The Tar Heel State's unemployment rate since then has plunged, as people who were receiving benefits scrambled to find jobs or stopped looking for work. Employers report a flood of applicants.

But the experience in North Carolina has exposed two persistent problems dogging the workforce: many experienced workers are settling for lower-skill jobs, and a lack of skills is blocking many other workers from settling into an abundance of openings.
Many of the long-term unemployed have taken jobs for which they appear to be overqualified, based on experience or education, and some are piecing together multiple part-time jobs to fill the benefits gap.
At the same time, some employers say they face challenges finding the right people to fill openings.
The shifts in North Carolina have been dramatic since lawmakers in the state changed the law early last year to trim benefits by more than 30% and to include more work requirements.
That move disqualified North Carolina from extended federal unemployment benefits, which ended in July.
The jobless rate plummeted from 9.5% at the start of 2013 to 6.9% at the end, as 110,930 people left the labor force and overall employment rose by 13,414, according to data compiled by South by North Strategies Ltd., an economic- and social-policy research firm in Chapel Hill.
North Carolina Gov.
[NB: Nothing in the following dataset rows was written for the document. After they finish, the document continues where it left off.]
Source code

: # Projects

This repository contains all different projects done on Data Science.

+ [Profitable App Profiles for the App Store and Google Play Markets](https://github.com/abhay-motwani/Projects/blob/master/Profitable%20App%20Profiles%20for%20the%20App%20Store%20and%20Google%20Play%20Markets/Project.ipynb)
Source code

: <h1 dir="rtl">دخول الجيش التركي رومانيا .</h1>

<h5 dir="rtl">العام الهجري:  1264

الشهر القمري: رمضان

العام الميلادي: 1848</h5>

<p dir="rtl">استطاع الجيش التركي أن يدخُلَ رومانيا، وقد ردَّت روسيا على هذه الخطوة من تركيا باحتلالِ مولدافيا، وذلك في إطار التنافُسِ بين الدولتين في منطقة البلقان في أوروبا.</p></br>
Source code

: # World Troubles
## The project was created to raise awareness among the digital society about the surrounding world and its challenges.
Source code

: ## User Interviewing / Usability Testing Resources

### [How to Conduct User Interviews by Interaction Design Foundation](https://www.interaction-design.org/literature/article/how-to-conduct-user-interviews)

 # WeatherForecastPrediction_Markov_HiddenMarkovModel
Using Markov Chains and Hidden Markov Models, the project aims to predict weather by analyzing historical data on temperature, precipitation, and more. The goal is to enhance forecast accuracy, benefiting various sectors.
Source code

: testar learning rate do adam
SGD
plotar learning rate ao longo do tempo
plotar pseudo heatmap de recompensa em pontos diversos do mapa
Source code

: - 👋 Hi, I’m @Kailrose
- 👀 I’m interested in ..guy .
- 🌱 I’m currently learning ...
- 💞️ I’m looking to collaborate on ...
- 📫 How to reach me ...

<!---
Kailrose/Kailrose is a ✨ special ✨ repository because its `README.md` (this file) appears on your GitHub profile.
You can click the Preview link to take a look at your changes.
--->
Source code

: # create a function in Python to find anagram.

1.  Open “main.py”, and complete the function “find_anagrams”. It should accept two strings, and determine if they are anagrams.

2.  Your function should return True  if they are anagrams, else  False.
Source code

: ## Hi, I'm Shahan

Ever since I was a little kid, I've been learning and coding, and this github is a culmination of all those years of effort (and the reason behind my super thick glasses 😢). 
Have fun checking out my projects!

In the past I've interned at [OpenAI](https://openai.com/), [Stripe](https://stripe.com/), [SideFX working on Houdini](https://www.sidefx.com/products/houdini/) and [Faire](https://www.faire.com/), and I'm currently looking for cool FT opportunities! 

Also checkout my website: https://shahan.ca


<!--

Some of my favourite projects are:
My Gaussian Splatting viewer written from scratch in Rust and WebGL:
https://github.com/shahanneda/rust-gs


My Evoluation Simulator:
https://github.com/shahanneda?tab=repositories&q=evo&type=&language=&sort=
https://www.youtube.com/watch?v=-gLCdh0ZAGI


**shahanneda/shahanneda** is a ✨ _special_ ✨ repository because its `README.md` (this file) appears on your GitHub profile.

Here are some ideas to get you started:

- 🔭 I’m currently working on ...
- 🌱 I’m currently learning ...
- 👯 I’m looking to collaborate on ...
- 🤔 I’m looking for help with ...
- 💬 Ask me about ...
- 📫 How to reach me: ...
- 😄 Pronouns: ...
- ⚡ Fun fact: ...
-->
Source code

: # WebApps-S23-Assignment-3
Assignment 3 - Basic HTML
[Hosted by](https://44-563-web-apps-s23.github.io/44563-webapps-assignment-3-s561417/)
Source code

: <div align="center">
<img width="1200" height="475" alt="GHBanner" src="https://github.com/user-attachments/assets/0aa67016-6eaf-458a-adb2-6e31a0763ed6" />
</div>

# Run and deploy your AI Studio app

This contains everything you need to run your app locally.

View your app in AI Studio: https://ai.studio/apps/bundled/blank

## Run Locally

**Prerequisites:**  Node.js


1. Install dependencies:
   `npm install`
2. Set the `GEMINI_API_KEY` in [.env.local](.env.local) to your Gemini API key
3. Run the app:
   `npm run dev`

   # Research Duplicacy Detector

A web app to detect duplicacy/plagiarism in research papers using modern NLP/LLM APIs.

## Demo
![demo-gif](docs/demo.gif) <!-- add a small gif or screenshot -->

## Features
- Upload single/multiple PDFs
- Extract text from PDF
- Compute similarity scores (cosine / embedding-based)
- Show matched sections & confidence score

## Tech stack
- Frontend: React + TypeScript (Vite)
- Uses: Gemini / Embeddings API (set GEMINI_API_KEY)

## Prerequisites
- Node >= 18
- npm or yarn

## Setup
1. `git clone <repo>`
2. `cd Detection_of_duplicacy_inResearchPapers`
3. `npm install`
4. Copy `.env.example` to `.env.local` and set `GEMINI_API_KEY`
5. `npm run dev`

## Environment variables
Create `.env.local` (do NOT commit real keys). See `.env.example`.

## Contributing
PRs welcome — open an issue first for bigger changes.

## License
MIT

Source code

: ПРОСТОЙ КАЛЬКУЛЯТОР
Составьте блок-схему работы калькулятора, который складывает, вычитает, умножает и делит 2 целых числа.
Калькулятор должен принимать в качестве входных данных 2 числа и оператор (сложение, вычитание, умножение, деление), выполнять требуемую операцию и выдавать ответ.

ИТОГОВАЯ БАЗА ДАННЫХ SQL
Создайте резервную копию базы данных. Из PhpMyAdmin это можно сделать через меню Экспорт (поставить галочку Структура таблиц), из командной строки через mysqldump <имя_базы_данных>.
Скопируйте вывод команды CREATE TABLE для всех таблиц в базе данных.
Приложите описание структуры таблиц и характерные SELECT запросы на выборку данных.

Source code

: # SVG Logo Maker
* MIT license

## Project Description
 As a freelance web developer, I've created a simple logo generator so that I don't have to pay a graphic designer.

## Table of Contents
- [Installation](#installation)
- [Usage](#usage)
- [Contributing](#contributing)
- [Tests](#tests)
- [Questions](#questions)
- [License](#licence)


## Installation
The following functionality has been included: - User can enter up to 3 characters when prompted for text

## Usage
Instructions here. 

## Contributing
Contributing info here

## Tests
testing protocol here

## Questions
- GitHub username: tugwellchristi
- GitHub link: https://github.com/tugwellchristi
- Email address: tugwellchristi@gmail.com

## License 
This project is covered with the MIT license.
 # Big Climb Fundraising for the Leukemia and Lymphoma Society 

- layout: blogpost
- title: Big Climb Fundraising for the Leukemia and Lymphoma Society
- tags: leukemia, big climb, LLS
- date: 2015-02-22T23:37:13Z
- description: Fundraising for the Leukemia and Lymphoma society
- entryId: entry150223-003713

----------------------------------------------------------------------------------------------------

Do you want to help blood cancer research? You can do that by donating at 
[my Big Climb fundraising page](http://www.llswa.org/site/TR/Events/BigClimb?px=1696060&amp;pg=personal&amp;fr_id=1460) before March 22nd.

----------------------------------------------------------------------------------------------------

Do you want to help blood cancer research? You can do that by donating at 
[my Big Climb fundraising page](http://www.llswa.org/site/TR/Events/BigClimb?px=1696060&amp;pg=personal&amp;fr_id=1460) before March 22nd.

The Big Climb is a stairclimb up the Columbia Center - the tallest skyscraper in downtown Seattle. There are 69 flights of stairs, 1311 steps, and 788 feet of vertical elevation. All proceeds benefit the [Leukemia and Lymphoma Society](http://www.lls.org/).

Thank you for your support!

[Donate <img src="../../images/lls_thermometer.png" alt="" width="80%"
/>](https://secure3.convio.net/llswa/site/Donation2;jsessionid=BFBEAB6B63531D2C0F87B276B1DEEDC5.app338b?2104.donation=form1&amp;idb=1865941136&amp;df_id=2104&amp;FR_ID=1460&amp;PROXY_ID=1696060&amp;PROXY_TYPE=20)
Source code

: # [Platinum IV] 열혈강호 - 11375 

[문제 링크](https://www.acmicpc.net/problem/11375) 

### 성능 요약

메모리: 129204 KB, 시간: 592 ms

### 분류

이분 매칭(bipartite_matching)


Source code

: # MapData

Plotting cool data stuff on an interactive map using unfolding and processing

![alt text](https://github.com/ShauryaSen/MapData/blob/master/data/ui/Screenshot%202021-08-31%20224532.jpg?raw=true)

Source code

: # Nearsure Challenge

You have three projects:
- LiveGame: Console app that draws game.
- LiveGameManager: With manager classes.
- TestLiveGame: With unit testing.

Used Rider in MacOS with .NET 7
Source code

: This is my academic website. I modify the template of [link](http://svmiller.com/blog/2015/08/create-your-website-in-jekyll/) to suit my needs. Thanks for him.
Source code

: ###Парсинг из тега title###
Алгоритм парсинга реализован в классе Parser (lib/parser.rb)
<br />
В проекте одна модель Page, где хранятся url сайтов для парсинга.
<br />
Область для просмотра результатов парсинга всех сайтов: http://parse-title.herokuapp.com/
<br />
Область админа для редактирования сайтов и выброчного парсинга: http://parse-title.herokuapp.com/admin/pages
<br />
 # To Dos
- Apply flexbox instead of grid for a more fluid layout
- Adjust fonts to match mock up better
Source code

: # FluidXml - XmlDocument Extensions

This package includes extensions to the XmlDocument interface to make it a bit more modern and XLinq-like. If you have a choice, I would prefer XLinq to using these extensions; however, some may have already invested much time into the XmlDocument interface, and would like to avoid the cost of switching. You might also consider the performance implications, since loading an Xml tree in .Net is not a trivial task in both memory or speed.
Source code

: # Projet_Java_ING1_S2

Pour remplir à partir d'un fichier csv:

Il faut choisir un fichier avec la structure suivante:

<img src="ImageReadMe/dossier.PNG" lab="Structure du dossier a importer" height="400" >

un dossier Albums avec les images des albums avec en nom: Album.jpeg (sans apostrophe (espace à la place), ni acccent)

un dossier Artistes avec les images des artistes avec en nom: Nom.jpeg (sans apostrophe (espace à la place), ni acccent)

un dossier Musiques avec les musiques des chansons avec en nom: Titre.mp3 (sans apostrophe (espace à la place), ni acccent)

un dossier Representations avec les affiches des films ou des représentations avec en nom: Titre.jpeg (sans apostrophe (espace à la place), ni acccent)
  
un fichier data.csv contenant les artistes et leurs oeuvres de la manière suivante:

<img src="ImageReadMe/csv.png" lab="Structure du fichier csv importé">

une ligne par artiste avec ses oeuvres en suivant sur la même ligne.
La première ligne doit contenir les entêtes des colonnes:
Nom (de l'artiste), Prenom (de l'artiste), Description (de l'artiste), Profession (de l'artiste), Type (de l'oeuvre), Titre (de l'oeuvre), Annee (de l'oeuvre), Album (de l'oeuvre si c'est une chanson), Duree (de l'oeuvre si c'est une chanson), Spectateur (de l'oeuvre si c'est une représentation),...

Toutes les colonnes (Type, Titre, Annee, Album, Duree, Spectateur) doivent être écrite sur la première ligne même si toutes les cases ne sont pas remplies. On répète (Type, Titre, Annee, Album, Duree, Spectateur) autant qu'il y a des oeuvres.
Pat McCrory, a Republican, said there was great uncertainty over what would unfold when benefits in his state were curtailed. But his administration, he said in an interview, kept hearing from employers "saying people weren't taking jobs that were available."
"We made the decision, 'let's try something different, because whatever has been tried for the last three years wasn't working,' " Mr. McCrory said.
At Charlotte Works, a public-private partnership that tries to align job training with skills needed by local employers, Steve Partridge has seen the job scramble up close.
"Some people have jumped into employment, but they are clearly underemployed," said Mr. Partridge, the group's president. "You've got someone who has an associate's or bachelor's degree, and they are working at a retail store to make ends meet."
Eddrena Morris, 51 years old, was laid off from her marketing job in 2012 and lost her long-term unemployment benefits in July. She has some college credits and is working to get a degree in graphic design but said she took temporary work at conventions to earn some income.
She has applied for between 75 and 100 jobs in the past year, including one stocking shelves at a Wal-Mart store, she said, adding, "I didn't even get called."
Several employers, though, point to a misalignment between jobs and the necessary skills in a state that has struggled for decades to rebuild its labor force after heavy job losses in manufacturing, tobacco and textiles.
Kip Blakely, vice president of industry and government relations at Timco Aviation Services in Greensboro, said his airline-maintenance company is trying to fill roughly 75 jobs in the state, though the jobs almost always require extensive certification.
"It's not real practical when someone is unemployed, out of work and underemployed" to tell them to spend two years getting certification from a local community college, Mr. Blakely said.
At the same time, competition for lower-skill jobs has been intense.
David Burleson, superintendent of the school district in Avery County, in the western part of the state, said dozens of people recently applied for a single job that paid between $20,000 and $22,000 annually, a trend he says has intensified in the past six months.
"When we post a clerical position, especially those positions that have limited skills, we just are flooded," Mr. Burleson said. "We have tried to figure out ways to reduce the number of eligible people by including some skill tests, because interviewing that many people really drains your staff."
The skills gap is something that Democrats and Republicans are weighing as they try to continue to address the elevated unemployment rate across the nation.
Mr. McCrory said it was going to be a particular focus in North Carolina, and the White House is reviewing all federal job-training programs to see if there is a better way to avoid duplication and more closely align training with job demand.
How closely—and quickly—the politics align with economics could determine whether policy can be effective in tackling long-term unemployment.